26/10/2005 - 10:00
Reprovada pela maioria dos cinéfilos, a estratégia de colocar trilhas contemporâneas em filmes mudos está deixando de ser uma prática isolada – especialmente em noites de gala de festivais – para se tornar uma nova arma de lançamento. Veja o caso do cult O encouraçado Potemkim (1925), sobre o levante de marinheiros na Rússia czarista. Sua novíssima versão integral, mostrada no Festival de Berlim, em fevereiro, será exibida no encerramento da 29ª Mostra Br de Cinema no dia 3 de novembro, com acompanhamento da Orquestra Jazz Sinfônica, que executará a música composta pelo alemão Edmund Meisel, em 1926. Mas a obra-prima de Serguei Eisenstein tem outra trilha novinha, composta pelo duo dance inglês Pet Shop Boys, já nas lojas sob o título de Battleship Potemkim (EMI). A “sinfonia eletrônica” em 15 movimentos foi executada pela primeira vez em setembro do ano passado, quando 40 mil pessoas se acotovelaram na Trafalgar Square, em Londres, para ver o filme musicado ao vivo pela dupla, acompanhado da Dresdner Sinfoniker. A famosa seqüência do massacre na escadaria de Odessa ganhou andamento tecno ancorado em muitas cordas e coro heróico. Não raro, o sentimento impresso por Chris Lowe e Neil Tennant apenas sublinha o mostrado na tela – um pecado, em se tratando da concepção “materialista-dialética” do russo. Mas trata-se de um belo esforço criativo.

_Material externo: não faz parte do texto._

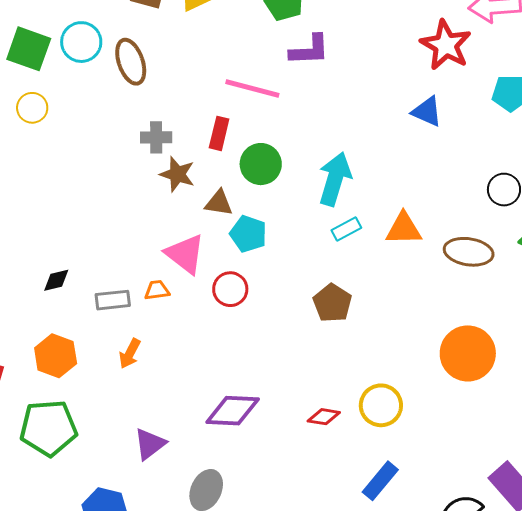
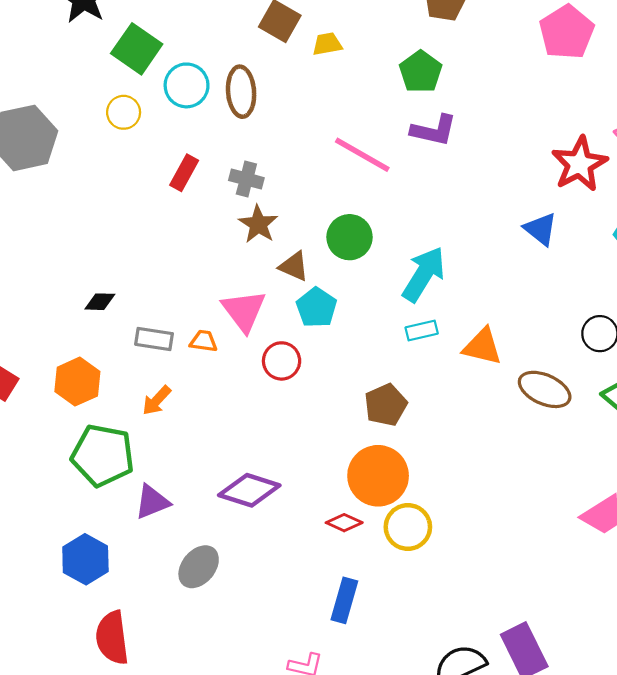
cyan circle: (81, 42) -> (187, 85), moved
red rectangle: (219, 133) -> (184, 173), moved
orange circle: (468, 353) -> (378, 476), moved
green pentagon: (48, 428) -> (103, 455), moved
blue rectangle: (380, 481) -> (344, 600), moved, turned -39

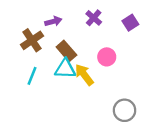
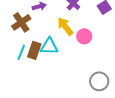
brown rectangle: (66, 51) -> (34, 50), moved, turned 60
yellow arrow: (84, 75) -> (65, 26), moved

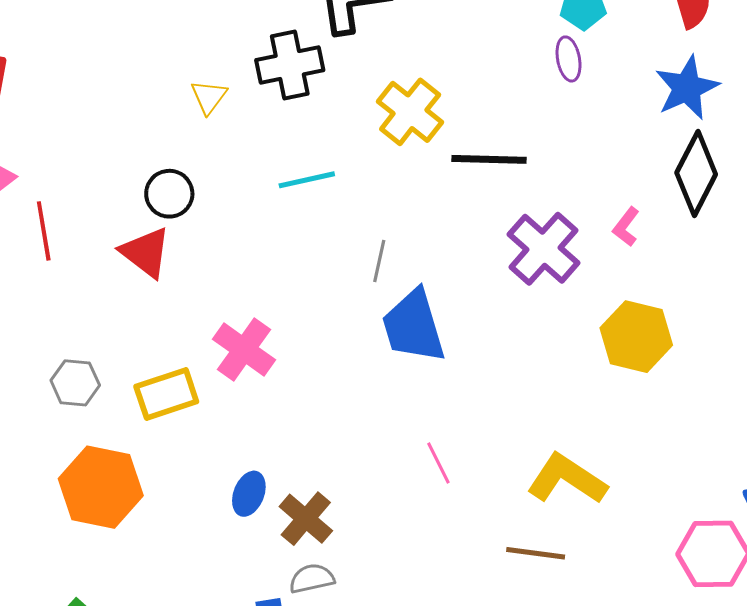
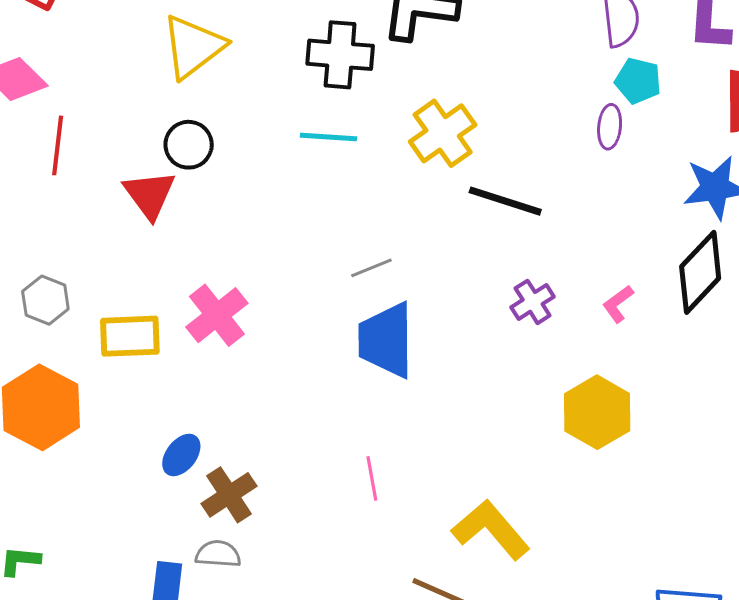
yellow triangle: (209, 97) -> (193, 47), moved, size x1.8
cyan line: (307, 180) -> (328, 137), moved
purple cross: (543, 249) -> (533, 302), size x0.6
gray line: (379, 261) -> (371, 268), turned 39

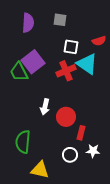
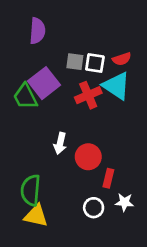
gray square: (60, 20) -> (75, 62), moved
red semicircle: (99, 41) -> (122, 59), moved
yellow triangle: (40, 170) -> (36, 216), moved

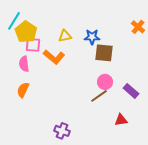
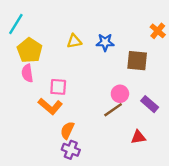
yellow pentagon: (26, 32) -> (30, 50), moved
pink square: (33, 45) -> (58, 87), moved
brown square: (104, 53) -> (137, 61), moved
orange L-shape: (54, 57) -> (50, 106), moved
orange semicircle: (23, 90) -> (67, 130), moved

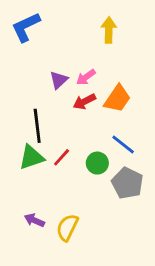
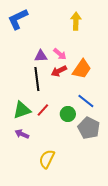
pink arrow: (86, 77) -> (60, 54), turned -104
purple triangle: (59, 80) -> (41, 56), turned 40
black line: (37, 126) -> (37, 79), moved
purple arrow: (34, 220) -> (22, 134), moved

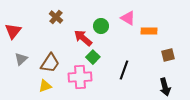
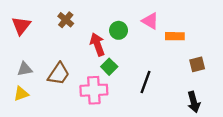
red triangle: (13, 31) -> (21, 26), moved
red arrow: (83, 38) -> (97, 44), turned 30
gray triangle: (21, 59) -> (25, 69), turned 32
yellow triangle: (45, 86) -> (21, 94), moved

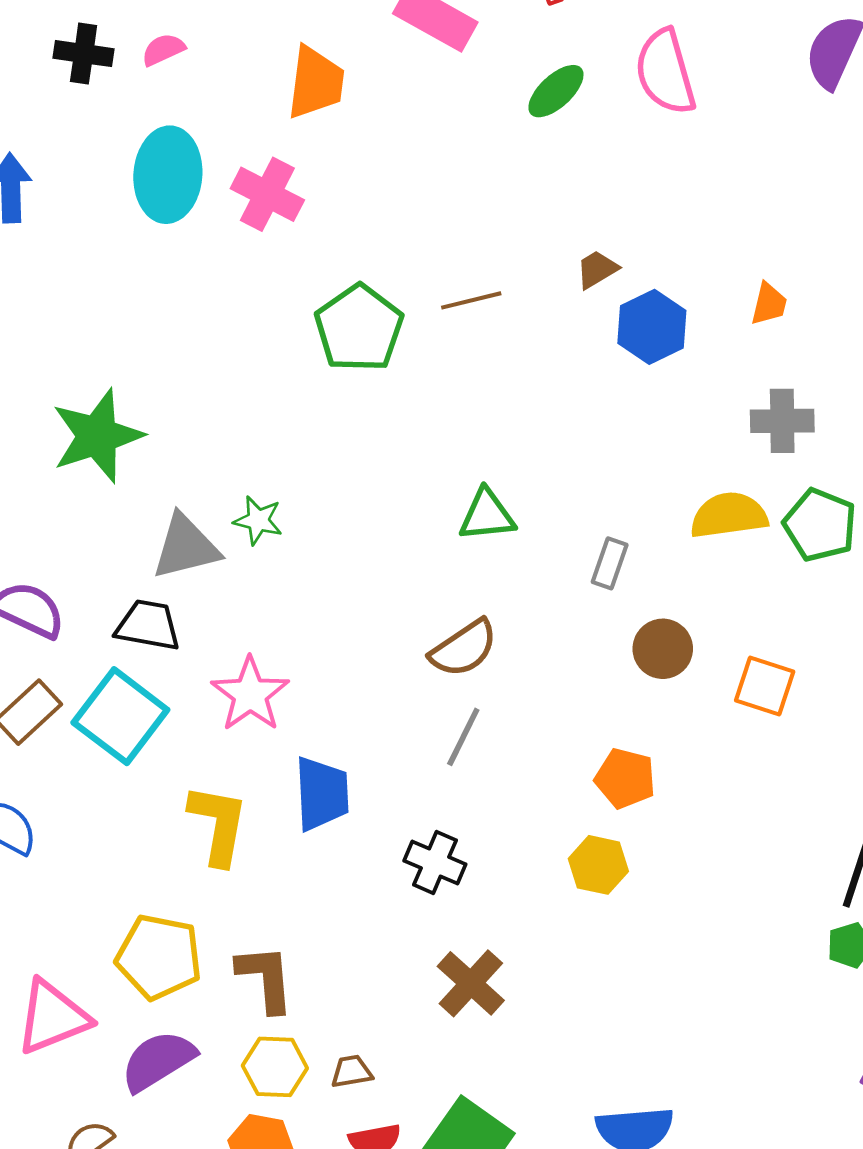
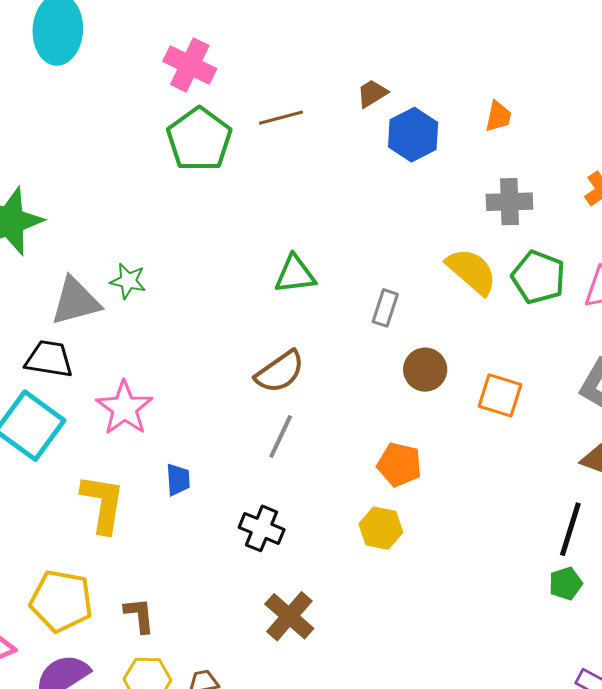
pink cross: (267, 194) -> (190, 65), moved
yellow semicircle: (729, 515) -> (472, 271), turned 50
blue trapezoid: (322, 794) -> (178, 480), size x0.6
brown L-shape: (266, 978) -> (139, 615), size x0.7

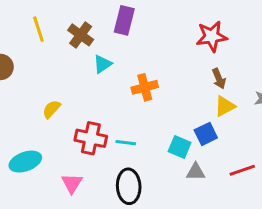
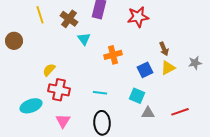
red star: (212, 36) -> (138, 17), moved
cyan triangle: (102, 64) -> (84, 39), turned -32
blue square: (206, 134) -> (145, 70), moved
red cross: (91, 138) -> (59, 90), moved

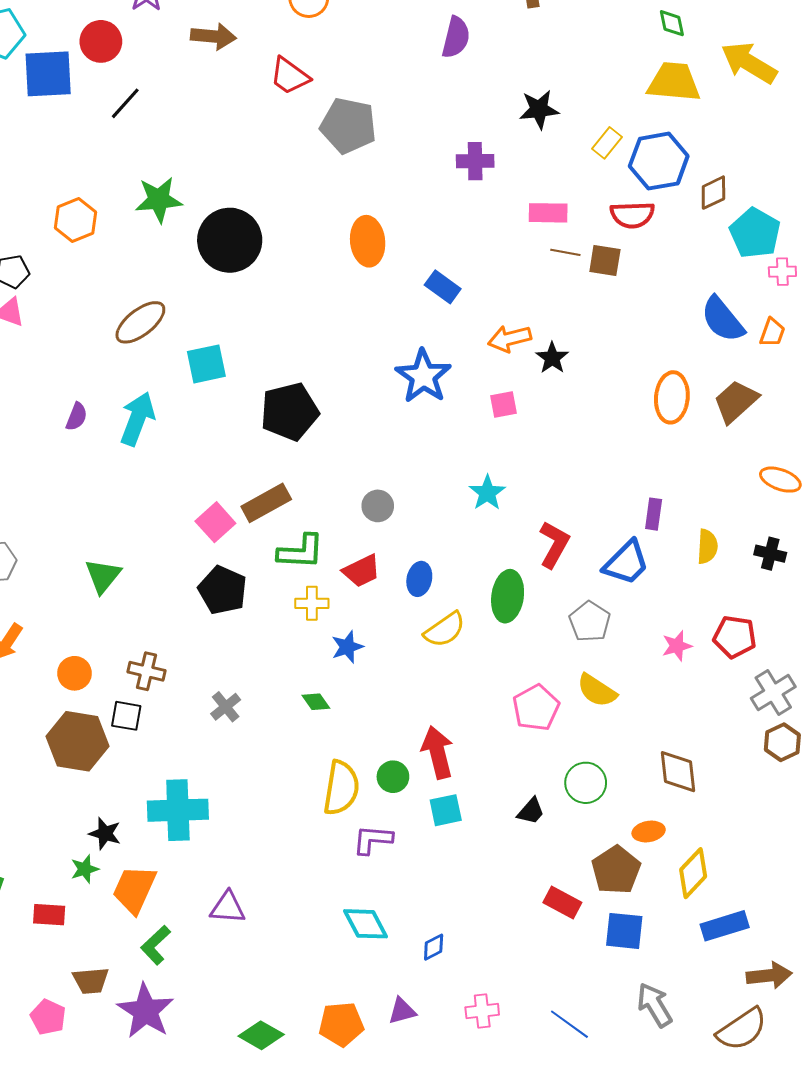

A empreitada do Pet Shop Boys tem antecedentes. Antes, o minimalista Philip Glass, habituado a escrever partituras para o teatro e a ópera, já havia musicado A bela e a fera (1946), de Jean Cocteau, e Drácula (1931), de Tod Browning, no último acompanhado pelo Kronos Quartet. Nome freqüente nos filmes de Peter Greenaway, Michael Nyman compôs temas para outra obra do período revolucionário soviético – O homem com a câmera (1929), documentário de Dziga Vertov. A música, infelizmente, não foi editada em CD, mas pode ser conhecida através do DVD editado pelo British Film Institut. Sob o selo BFI já saíram também Nosferatu (1922), de Murnau, com trilha de James Bernard, conhecido dos filmes da Hammer, e Um canto de amor (1950), de Jean Genet, revisto por Simon Fisher Turner. Convidada pelo Festival de San Francisco, nos Estados Unidos, a banda de alt country Lambchop criou canções para Aurora (1927), outra obra-prima de Murnau. Gostaram tanto da experiência que viajaram projetando o filme. “A princípio não achávamos que ia funcionar, mas acabou sendo um ótimo veículo para o tipo de música que fazemos”, disse o líder da banda, Kurt Wagner, que lançou as canções em dois CDs – Aw c’mon e No, yo c’mon. O melhor é que, como no caso do Pet Shop Boys, os discos sobrevivem muito bem sem as imagens.